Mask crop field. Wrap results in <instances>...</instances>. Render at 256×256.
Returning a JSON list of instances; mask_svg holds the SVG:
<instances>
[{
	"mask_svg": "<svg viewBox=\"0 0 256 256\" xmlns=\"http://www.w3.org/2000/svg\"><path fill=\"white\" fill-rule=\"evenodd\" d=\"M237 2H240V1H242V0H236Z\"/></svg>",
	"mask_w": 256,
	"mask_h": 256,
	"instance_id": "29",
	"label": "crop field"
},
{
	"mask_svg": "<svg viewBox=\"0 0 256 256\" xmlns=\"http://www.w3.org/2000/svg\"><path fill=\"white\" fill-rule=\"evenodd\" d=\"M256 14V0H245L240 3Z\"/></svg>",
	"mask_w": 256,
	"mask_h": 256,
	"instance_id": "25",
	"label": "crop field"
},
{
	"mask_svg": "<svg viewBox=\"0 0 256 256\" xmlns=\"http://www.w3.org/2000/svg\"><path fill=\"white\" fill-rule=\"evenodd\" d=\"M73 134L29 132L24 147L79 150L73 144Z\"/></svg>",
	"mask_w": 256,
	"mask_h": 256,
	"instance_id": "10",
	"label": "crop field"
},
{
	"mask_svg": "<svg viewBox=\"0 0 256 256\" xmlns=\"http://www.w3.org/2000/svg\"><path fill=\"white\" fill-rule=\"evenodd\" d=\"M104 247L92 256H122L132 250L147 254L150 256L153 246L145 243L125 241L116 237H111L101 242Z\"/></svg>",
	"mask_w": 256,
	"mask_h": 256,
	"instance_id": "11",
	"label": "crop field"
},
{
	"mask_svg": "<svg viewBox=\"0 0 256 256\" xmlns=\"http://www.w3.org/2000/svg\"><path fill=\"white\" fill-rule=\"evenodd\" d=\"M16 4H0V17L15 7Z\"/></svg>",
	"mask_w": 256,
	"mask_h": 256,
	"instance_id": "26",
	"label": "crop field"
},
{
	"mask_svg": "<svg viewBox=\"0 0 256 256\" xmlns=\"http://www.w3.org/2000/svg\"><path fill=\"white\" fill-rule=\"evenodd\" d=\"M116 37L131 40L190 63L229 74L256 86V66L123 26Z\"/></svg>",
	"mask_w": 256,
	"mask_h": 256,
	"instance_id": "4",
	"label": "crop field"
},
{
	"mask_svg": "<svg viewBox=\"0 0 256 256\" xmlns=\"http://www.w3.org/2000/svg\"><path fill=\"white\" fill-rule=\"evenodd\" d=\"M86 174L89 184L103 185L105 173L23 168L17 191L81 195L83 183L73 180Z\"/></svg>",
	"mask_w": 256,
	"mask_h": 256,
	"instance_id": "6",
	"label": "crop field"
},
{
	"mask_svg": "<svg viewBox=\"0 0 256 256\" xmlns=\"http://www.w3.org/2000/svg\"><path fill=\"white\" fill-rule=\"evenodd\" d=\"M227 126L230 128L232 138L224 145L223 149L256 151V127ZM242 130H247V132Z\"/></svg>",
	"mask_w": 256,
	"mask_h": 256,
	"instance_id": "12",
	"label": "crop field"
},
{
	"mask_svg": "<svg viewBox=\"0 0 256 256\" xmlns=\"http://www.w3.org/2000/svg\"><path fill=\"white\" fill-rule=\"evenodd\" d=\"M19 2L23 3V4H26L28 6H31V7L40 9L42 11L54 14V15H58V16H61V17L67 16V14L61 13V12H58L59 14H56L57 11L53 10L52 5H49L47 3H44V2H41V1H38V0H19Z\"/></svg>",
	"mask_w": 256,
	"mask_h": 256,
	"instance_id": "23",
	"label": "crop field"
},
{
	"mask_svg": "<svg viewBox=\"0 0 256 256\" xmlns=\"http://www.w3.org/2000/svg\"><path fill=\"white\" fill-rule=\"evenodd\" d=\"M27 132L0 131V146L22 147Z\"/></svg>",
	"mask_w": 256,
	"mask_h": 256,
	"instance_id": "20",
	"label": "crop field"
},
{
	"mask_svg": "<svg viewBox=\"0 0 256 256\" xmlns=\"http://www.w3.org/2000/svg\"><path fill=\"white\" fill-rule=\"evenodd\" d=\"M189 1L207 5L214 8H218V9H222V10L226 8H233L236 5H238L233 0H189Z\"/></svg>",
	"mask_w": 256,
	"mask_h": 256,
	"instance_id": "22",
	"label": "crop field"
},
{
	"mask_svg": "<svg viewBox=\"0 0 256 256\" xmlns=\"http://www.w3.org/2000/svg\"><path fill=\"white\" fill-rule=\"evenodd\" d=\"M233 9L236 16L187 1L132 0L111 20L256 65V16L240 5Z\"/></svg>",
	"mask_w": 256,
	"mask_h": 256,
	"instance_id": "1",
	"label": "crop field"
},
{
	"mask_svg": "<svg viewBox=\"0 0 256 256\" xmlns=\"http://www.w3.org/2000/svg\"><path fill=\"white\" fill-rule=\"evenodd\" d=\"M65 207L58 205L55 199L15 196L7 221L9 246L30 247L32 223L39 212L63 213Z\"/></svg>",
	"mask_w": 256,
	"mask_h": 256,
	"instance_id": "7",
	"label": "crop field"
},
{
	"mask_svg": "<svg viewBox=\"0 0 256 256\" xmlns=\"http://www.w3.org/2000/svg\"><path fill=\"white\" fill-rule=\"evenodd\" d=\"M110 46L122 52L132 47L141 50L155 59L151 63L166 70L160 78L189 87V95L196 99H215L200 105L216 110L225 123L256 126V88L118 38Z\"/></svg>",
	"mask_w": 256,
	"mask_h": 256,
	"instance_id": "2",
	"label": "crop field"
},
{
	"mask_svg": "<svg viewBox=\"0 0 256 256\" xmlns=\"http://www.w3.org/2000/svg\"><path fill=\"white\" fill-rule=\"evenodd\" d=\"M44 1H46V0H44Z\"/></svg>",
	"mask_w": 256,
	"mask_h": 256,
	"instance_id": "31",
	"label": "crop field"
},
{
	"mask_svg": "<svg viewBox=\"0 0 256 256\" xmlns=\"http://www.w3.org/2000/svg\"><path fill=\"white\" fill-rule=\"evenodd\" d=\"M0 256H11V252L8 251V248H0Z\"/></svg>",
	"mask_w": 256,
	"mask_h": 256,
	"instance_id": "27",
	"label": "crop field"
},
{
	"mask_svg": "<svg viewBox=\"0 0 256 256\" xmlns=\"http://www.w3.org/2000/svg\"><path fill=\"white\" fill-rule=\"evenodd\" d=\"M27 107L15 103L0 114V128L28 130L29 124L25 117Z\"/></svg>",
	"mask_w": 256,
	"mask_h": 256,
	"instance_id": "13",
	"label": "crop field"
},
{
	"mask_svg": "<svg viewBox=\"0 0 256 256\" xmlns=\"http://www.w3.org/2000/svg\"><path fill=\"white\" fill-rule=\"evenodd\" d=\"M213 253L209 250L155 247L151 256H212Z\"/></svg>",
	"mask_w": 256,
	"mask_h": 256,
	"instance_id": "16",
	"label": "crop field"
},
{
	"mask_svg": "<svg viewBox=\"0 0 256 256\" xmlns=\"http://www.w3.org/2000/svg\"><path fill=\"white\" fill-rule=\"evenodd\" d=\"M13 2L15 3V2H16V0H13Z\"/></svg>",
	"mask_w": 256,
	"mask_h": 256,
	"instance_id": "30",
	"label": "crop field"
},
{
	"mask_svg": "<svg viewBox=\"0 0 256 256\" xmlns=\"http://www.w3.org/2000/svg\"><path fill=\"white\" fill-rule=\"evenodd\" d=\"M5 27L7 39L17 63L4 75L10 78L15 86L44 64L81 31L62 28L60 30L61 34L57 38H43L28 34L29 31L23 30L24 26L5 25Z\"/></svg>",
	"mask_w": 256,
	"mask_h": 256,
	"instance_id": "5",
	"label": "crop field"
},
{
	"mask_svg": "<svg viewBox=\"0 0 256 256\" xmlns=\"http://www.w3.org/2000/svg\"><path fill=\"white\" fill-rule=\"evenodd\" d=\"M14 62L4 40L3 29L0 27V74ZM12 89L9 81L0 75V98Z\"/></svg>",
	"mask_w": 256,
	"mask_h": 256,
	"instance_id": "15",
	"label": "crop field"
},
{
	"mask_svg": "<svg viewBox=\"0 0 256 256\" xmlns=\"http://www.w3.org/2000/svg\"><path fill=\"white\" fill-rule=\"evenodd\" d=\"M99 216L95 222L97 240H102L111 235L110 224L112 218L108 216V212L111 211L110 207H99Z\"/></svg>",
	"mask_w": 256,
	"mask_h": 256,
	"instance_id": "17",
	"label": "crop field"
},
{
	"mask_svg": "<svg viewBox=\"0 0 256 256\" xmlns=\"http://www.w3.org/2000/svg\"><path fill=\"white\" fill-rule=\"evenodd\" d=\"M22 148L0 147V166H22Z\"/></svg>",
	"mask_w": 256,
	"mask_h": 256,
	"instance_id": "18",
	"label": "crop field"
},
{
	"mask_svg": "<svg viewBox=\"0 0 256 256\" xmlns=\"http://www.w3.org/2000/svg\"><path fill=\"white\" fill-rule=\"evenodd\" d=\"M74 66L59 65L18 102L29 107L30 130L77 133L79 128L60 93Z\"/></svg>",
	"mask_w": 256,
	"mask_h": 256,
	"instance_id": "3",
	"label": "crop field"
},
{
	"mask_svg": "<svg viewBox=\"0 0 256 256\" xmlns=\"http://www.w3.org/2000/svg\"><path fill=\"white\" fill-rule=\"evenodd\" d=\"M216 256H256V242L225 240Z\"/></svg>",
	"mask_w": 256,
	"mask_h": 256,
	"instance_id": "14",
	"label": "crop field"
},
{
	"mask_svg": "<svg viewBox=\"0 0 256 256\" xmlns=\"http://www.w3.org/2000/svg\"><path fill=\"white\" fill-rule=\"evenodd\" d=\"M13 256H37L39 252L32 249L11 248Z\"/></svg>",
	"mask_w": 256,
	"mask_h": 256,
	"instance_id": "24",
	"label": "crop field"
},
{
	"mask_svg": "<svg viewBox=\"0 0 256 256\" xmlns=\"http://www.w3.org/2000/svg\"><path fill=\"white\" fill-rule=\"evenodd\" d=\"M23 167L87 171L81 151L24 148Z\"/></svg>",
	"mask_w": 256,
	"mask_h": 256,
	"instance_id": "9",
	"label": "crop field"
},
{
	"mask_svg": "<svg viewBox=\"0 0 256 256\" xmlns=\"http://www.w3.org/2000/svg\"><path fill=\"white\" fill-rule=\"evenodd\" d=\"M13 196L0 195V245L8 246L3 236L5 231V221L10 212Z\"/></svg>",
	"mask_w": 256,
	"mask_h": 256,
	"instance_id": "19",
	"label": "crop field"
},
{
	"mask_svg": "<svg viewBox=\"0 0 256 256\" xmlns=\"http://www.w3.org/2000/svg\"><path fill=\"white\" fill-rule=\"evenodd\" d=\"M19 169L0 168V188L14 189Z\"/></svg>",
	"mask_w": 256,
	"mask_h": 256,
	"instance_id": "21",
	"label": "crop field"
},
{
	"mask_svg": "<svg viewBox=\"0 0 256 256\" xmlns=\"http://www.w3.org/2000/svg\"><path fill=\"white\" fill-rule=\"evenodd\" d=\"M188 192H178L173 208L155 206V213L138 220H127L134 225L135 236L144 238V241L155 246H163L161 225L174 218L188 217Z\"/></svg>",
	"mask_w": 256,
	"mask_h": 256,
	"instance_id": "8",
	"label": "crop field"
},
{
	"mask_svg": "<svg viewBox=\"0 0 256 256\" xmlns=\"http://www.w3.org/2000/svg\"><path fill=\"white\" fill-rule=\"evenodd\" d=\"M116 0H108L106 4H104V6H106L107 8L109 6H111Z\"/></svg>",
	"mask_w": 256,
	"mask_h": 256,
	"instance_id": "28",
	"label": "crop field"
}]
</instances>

○ ○ ○ ○ ○ ○ ○

**THE TASK**
Can you copy out the items verbatim, starting with their first line and running through the line that contains "134L29 132L24 147L79", including that line?

**TASK OUTPUT**
Mask crop field. Wrap results in <instances>...</instances>. Render at 256×256.
Returning a JSON list of instances; mask_svg holds the SVG:
<instances>
[{
	"mask_svg": "<svg viewBox=\"0 0 256 256\" xmlns=\"http://www.w3.org/2000/svg\"><path fill=\"white\" fill-rule=\"evenodd\" d=\"M237 2H240V1H242V0H236Z\"/></svg>",
	"mask_w": 256,
	"mask_h": 256,
	"instance_id": "29",
	"label": "crop field"
},
{
	"mask_svg": "<svg viewBox=\"0 0 256 256\" xmlns=\"http://www.w3.org/2000/svg\"><path fill=\"white\" fill-rule=\"evenodd\" d=\"M256 14V0H245L240 3Z\"/></svg>",
	"mask_w": 256,
	"mask_h": 256,
	"instance_id": "25",
	"label": "crop field"
},
{
	"mask_svg": "<svg viewBox=\"0 0 256 256\" xmlns=\"http://www.w3.org/2000/svg\"><path fill=\"white\" fill-rule=\"evenodd\" d=\"M73 134L29 132L24 147L79 150L73 144Z\"/></svg>",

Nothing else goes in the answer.